Gabi, que foi trabalhadora do sexo dos 18 aos 23 anos, diz que sempre estabelecia um contrato muito claro de como iria funcionar e o que seria ou não permitido com seus clientes. "Na prostituição há uma relação um pouco mais instituída que a de 'sugar', que tem os limites mais borrados. Às vezes a garota quer alguém para pagar a faculdade, e o cara diz que só vai bancá-la depois de sete encontros, algo do tipo. É uma dominação", analisa ela, que tem mestrado em Educação Sexual pela Unesp (Universidade Estadual de São Paulo) e entrevistou profissionais do sexo para sua tese.
O advogado de Klein, André Boiani e Azevedo, confirmou a Universa o argumento de que a relação era de "sugar daddy" e de que o empresário se relacionava com garotas mais jovens, mas diz que não havia contato forçado ou sem consentimento. Segundo Boiani, o pagamento seria feito por meio de uma agência que contrataria as garotas.
"Quem já comprou de tudo começa a querer comprar pessoas"
Em sua pesquisa, Gabi Benvenutti entrevistou prostitutas de luxo e conta que uma delas, a certo ponto da carreira, conheceu um homem que a pagava para que ficasse só com ele. "Ela aguentou um mês porque ele agia como se a tivesse comprado. Tinha que estar disponível para tudo. Era quase uma situação de escravidão, ela se sentia um objeto", conta Gabi. "Ela me disse: 'Quem tem muito dinheiro e já comprou de tudo, começa a querer comprar pessoas'."
A própria Gabi conta situações de constrangimento pelos quais passou.
Na faculdade, um homem tentou me beijar à força.
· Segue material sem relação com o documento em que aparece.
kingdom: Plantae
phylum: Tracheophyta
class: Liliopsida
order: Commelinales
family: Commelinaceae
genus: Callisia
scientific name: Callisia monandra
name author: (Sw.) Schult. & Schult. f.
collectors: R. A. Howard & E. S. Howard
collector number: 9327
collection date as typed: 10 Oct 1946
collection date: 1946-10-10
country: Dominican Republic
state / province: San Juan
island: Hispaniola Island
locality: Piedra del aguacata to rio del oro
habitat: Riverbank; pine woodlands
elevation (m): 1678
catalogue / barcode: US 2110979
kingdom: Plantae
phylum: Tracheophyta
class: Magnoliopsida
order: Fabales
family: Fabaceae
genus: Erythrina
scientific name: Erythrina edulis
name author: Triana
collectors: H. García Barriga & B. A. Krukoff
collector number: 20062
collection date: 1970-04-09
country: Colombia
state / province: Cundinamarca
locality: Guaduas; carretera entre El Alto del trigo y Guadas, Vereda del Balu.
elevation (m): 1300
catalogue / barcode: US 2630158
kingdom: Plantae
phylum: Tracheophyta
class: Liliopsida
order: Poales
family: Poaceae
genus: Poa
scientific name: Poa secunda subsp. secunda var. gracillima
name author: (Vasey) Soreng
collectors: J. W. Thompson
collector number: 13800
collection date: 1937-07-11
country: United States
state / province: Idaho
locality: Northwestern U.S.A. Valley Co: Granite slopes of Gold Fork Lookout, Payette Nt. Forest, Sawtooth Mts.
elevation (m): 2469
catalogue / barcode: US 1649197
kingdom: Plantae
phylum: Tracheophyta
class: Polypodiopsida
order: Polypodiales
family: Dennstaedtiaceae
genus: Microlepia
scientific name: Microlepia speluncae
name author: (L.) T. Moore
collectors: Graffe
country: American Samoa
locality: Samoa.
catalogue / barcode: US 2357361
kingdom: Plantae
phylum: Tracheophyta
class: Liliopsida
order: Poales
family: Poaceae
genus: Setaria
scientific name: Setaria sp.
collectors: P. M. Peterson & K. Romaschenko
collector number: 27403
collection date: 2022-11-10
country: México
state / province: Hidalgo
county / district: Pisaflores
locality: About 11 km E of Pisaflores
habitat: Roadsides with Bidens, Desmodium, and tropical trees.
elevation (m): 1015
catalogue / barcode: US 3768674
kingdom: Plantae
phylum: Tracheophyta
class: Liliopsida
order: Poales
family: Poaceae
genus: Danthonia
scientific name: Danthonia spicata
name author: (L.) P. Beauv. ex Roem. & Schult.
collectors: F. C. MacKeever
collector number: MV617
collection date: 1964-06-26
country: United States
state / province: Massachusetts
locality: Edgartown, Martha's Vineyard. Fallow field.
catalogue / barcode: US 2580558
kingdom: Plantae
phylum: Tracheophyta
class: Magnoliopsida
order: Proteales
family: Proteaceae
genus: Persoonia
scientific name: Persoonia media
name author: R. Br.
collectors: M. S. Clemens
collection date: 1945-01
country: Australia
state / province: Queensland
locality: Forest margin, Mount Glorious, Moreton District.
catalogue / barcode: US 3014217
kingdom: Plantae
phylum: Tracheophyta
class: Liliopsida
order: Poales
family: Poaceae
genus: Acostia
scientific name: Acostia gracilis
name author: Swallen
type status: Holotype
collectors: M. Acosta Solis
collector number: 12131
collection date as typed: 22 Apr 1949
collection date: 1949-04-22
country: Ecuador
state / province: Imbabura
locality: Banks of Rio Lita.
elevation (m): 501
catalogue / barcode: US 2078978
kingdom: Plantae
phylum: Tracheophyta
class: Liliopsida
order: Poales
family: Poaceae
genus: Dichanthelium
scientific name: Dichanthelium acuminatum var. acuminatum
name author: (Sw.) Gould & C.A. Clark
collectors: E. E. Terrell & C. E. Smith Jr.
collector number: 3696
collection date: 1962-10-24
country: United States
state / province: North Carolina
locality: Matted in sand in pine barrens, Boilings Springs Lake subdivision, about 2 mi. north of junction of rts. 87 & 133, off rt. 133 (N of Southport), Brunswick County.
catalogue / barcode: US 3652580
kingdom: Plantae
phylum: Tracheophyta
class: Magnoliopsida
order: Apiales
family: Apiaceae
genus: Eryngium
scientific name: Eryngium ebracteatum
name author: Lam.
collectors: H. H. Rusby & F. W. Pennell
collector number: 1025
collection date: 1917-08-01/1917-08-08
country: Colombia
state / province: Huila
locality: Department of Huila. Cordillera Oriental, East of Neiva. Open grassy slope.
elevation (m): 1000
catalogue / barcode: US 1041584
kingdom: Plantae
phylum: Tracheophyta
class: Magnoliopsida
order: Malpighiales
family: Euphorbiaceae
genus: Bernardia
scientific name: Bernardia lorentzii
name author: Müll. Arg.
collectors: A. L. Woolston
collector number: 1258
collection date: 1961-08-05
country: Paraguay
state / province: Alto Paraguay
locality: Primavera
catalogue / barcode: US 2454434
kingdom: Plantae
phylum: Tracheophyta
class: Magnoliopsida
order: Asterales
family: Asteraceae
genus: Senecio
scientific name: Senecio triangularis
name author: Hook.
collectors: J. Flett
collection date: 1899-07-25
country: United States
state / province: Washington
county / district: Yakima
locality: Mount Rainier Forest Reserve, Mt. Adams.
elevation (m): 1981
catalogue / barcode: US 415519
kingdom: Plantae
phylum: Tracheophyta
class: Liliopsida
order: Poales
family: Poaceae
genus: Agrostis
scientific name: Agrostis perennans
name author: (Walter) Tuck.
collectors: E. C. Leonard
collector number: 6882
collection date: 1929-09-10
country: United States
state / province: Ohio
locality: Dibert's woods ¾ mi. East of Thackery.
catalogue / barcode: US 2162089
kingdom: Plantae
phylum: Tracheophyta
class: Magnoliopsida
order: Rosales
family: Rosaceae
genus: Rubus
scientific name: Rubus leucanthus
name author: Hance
Minha prima tentou me ajudar e ele disse: 'Você sabem quem ela é?', como se, pelo fato de ser prostituta, todo mundo pudesse fazer o que quiser comigo.
"Posso dizer não para qualquer homem"
Acompanhante de luxo em Brasília desde 2016, Cláudia de Marchi deixou uma carreira de 11 anos como advogada e diz que, quando decidiu se tornar garota de programa, já criou um filtro de seleção bastante rigoroso, justamente para não ter que lidar com situações de violência ou constrangimento. "Acho que se algo me acontecesse, não teria coragem de denunciar. Sei como o Judiciário brasileiro menospreza a palavra da mulher. É uma dupla violência", diz.
Por isso, se não sentir que é respeitada já na primeira conversa pelo WhatsApp com o cliente, Cláudia não deixa a negociação seguir.
Tenho 3.800 contatos bloqueados. Eu noto na forma de falar comigo quem são os caras que acham que 'vou pagar, posso tudo'. Eles chegam te tratando como objeto, dizendo 'quero fazer tal coisa com você'. E são coisas absurdas
Cláudia lançou o livro "De Encontros Sexuais a Crônicas - O Diário de Uma Advogada e Acompanhante de Luxo Feminista" (ed. Clube de Autores) em 2018. Feminista e ciente do que significa uma violência sexual, ela diz ter consciência de que pode, e deve, dizer não a hora que quiser, caso não queira continuar uma relação ou não se sinta confortável. "Uma vez encontrei um cliente em um hotel. Já nas preliminares, achei péssimo, não gostei. Disse: 'Olha, acho que não vai rolar, fiquei de pé, me vesti e ele entendeu."
Poder dizer não sempre que achar necessário, para ela, é um direito de toda mulher em relacionamentos, pagando ou não. Mas Cláudia reconhece que muitas profissionais do sexo, mais vulneráveis, muitas vezes são submetidas à violência justamente por precisarem de dinheiro. "Tive privilégios, uma experiência profissional, acesso à educação, estabilidade financeira. Mas sei que não é assim com a maioria das trabalhadoras do sexo."
No entanto, ela reforça que a mulher pode e deve dizer não, independentemente do papel que esteja exercendo na relação. "Não está liberado que ela seja agredida só porque tem relação de pagamento. Ou então vão ter que colocar no Código Penal: 'é estupro exceto quando a mulher for acompanhante ou sugar baby'. Violência não pode ser relativizada."